Electronic Prototyping
Designing the next iteration of ReRide
Mounting FSRs to study weight distribution during different postures
ReRide, after the demo at Interact 2017 went into its dormancy for some time due to our teaching engagements. But after an excellent, rigorous session of making and building the prototype for Interact 2017, we did learn a few things about rethinking the underlying architecture to create a more stable platform.
Technical challenges in the earlier demonstration. Genuino board fell short at handling simultaneous BLE connections from the sensors and the visualisation app suffered due to untimely handshakes and connection latency.
- Genuino board also couldn’t support continuous power supply for more extended periods of time and couldn’t sustain the BLE polling continuously.
- The sensors individually however worked well as intended, but we realized the need for designing better placements to get more accurate and relevant data for posture information.

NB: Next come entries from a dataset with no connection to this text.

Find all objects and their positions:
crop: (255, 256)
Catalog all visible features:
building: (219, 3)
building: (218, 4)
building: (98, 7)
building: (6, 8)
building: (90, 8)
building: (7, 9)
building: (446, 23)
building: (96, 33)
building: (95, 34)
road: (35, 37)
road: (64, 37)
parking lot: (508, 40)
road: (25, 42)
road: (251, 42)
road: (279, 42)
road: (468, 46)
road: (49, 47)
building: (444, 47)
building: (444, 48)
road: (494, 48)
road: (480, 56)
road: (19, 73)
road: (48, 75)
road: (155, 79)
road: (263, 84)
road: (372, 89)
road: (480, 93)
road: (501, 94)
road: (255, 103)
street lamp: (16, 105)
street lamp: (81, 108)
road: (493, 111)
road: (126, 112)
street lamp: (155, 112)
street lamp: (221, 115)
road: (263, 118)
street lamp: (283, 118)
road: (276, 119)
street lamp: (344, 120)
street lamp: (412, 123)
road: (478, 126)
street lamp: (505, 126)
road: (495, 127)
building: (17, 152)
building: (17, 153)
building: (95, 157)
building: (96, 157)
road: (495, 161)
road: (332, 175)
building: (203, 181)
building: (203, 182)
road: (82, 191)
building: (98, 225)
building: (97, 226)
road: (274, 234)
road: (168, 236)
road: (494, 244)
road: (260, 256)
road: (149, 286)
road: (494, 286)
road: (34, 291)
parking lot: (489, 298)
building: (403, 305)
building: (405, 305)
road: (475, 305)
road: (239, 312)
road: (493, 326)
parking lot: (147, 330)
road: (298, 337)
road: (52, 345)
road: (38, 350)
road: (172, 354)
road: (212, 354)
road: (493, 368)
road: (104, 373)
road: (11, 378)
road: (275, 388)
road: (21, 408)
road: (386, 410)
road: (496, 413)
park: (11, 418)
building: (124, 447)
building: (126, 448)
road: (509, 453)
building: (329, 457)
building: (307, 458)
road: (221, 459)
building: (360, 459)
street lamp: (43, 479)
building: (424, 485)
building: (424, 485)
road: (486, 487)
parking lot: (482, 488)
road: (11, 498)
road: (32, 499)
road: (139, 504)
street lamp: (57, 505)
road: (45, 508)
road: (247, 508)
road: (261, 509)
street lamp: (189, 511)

Given this unreliability, we could not test the prototype the way we wanted, and these are the critical technical challenges that we are trying to solve in the new iteration.
The first round of work development post-Interact conference was doing an exploration of existing information and methods available to map body posture through camera setup. We thought the camera would be exciting interface that would eliminate the need to instrument the rider and yet fetch information from the rider. Understanding challenges in image recognition in real-time scenarios on Indian roads and traffic, we still went on to explore what can be made possible for a research-oriented perspective and personally, I’m very keen to explore the possibility of a camera-only system to estimate posture in real-time.
Camera System for posture estimation (Version 1)
- One of the earlier demos that we built included a simple camera setup to read face and upper body torso and calculate relative change in their size and location on the frame to estimate front/back lean and left/right tilt. This information is equivalent of what we were able to achieve from the accelerometer setup which was previously worn by the rider. Regression analysis indicated that rider lean could be detected just by tracking face/torso with reasonable confidence.
- However, the caveat was reliance on face recognition to get the data-points as mentioned earlier. While this is still an excellent base to explore more in camera-based posture tracking, this is a vast area in itself to examine.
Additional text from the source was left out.